WHAT IS ASKED:
(A) Answer these from the audit report:
(i) What amount of provision did the Company make on an adhoc basis for non moving stores and spares?
(ii) According to Note 3.03, how much interest on purchase tax is not provided in the books?
(iii) On a loan for which project were interest and guarantee commission capitalized during the year?
(B) Render this sentence from the audit report in Spanish: "We believe that the audit evidence we have obtained is sufficient and appropriate to provide a basis for our audit opinion."
(C) Write the next part of the audit report, picking up after its final sentence under "Emphasis of Matter."

TEXT BLOCK:
++++++++++++++++++++

An audit involves performing procedures to obtain audit evidence about the amounts and disclosures in the financial statements. The procedures selected depend on the auditor’s judgment, including the assessment of the risks of material misstatement of the financial statements, whether due to fraud or error. In making those risk assessments, the auditor considers internal control relevant to the Company’s preparation and fair presentation of the financial statements in order to design audit procedures that are appropriate in the circumstances, but not for the purpose of expressing an opinion on the effectiveness of the entity’s internal control. An audit also includes evaluating the appropriateness of accounting policies used and the reasonableness of the accounting estimates made by management, as well as evaluating the overall presentation of the financial statements.

We believe that the audit evidence we have obtained is sufficient and appropriate to provide a basis for our audit opinion.

Basis for Qualified Opinion

1. As stated in note 2.12(b) Company has not identified the non moving stores & spares and has made the provision of Rs.640.86 lacs for the same on adhoc basis instead of making provision on determined non moving stores and spares as stated in significant accounting policy 1.02 (iv). In the absence of details, the impact of the same on the financial statement of the company can not be quantified.

2. As stated in Note 3.03 Rs. 201.47 lacs interest on purchase tax is not provided in the books. Hence the loss for the year and other current liability is under stated to that extent.

3. An alleged fraud on the company perpetrated by an employee reported during the year vide office memo FPR/507/DSP/2013-14 dtd: 28/10/2013 and 5/ 2/2014 amounting to Rs.48.05 lacs for the years 2008 to 2014. The alleged fraud is not reflected in the books of the company pending finality of the enquiry. Hence we are unable to quantify the impact of the same on the financial statements of the company for the year

4. Reference is drawn to Note 3.06, wherein no provision has been made towards the disputed interest amounting to Rs. 1042.86 Lacs. As a result Loss for the current year is under stated to that extent and correspondingly the current liabilities is under stated to that extent.

5. During the year the company has accounted and capitalized Interest and Guarantee Commission amounting to Rs.287.35 Lacs on loan borrowed towards Rotary Lime Kiln Project. As the said project''s active development is interrupted the same should have been charged to profit and Loss Account instead of debit to Capital Work in Progress. Due to which Loss for the year is under stated to that extent and Capital work in progress is overstated to that extent.

6. The Consequential effect of the above comments on financial Statements to the extent ascertainable is understatement of loss by Rs. 1531.68 Lacs, understatement of Current liabilities by Rs. 1244.33 Lacs and overstatement of work in progress by Rs. 287.35 Lacs.

Qualified Opinion

Subject to observations stated above, in our opinion and to the best of our information and according to the explanations given to us, the financial statements give the information required by the Act in the manner so required and give a true and fair view in conformity with the accounting principles generally accepted in India:

a) In the case of the Balance Sheet, of the state of affairs of the Company as at March 31, 2014; and

b) In the case of the Statement of Profit and Loss of the Loss for the year ended on that date and

c) In the case of Cash Flow Statement, of the cash flows for the year ended on that date

Emphasis of Matter

1. Attention is drawn to Note 3.11 (Employee Benefits) wherein deficit between plan assets and actuarial liabilities of employee benefit plans under gratuity and leave encashment obligations are substantial. As the company is sick and referred to BIFR, the company has not stated its plan to meet this deficit.

++++++++++++++++++++

DATASET:
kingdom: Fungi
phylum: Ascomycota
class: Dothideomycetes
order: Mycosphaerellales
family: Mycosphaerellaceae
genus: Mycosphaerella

++++++++++++++++++++

SET OF ANSWERS:
(A)
(i) Rs.640.86 lacs
(ii) Rs. 201.47 lacs
(iii) The Rotary Lime Kiln Project

(B) Creemos que la evidencia de auditoría que hemos obtenido es suficiente y adecuada para proporcionar una base para nuestra opinión de auditoría.

(C)
2. The company is incurring cash losses continuously and net worth of the company is fully eroded. However in the opinion of the management the company is a going concern as the Govt. of Karnataka (GOK), the main promoter, has been continuously supporting by way of financial assistance. The company believes that Government of Karnataka will extend financial support in the coming years also. The rehabilitation proposal for revival of the company is under preparation.

3. The confirmations of Sundry Debtors, Creditors & Advances received are yet to be reconciled (note 2.13 (a)). The company has not received confirmations from majority of the parties, though confirmation letters have been sent by the company.

Our opinion is not qualified in respect of the above matters

Report on other legal and regulatory requirements

1. As required by the Companies (Auditor''s Report) Order, 2003 ("the Order") issued by the Central Government of India in terms of sub-section (4A) of section 227 of the Act, we give in the Annexure, a statement on the matters specified in paragraphs 4 and 5 of the Order.

2. As required by section 227(3) of the Act, we report that:

a) we have obtained all the information and explanations which to the best of our knowledge and belief were necessary for the purpose of our audit;

b) Subject to our observations stated in the Basis for Qualified Opinion, in our opinion proper books of account as required by law have been kept by the Company so far as appears from our examination of those books

c) The Balance Sheet, Statement of Profit and Loss, and Cash Flow Statement dealt with by this Report are in agreement with the books of account.

d) Subject to our observations stated in the Basis for Qualified Opinion, in our opinion, the Balance Sheet, Statement of Profit and Loss, and Cash Flow Statement comply with the Accounting Standards referred to in subsection (3C) of section 211 of the Companies Act, 1956 read with the General Circular 15/2013 dated 13 September, 2013 of the Ministry of Corporate Affairs in respect of Section 133 of the Companies Act, 2013 and

e) On the basis of written representations received from the directors as on March 31, 2014, and taken on record by the Board of Directors, none of the directors is disqualified as on March 31, 2014, from being appointed as a director in terms of clause (g) of sub-section (1) of section 274 of the Companies Act, 1956.

ANNEXURE

TO THE MEMBERS OF THE MYSORE PAPER MILLS LIMITED

Referred to in Paragraph 1 of our report of even date

i) The Company has maintained proper records showing full particulars of quantitative details and situation in respect of fixed assets.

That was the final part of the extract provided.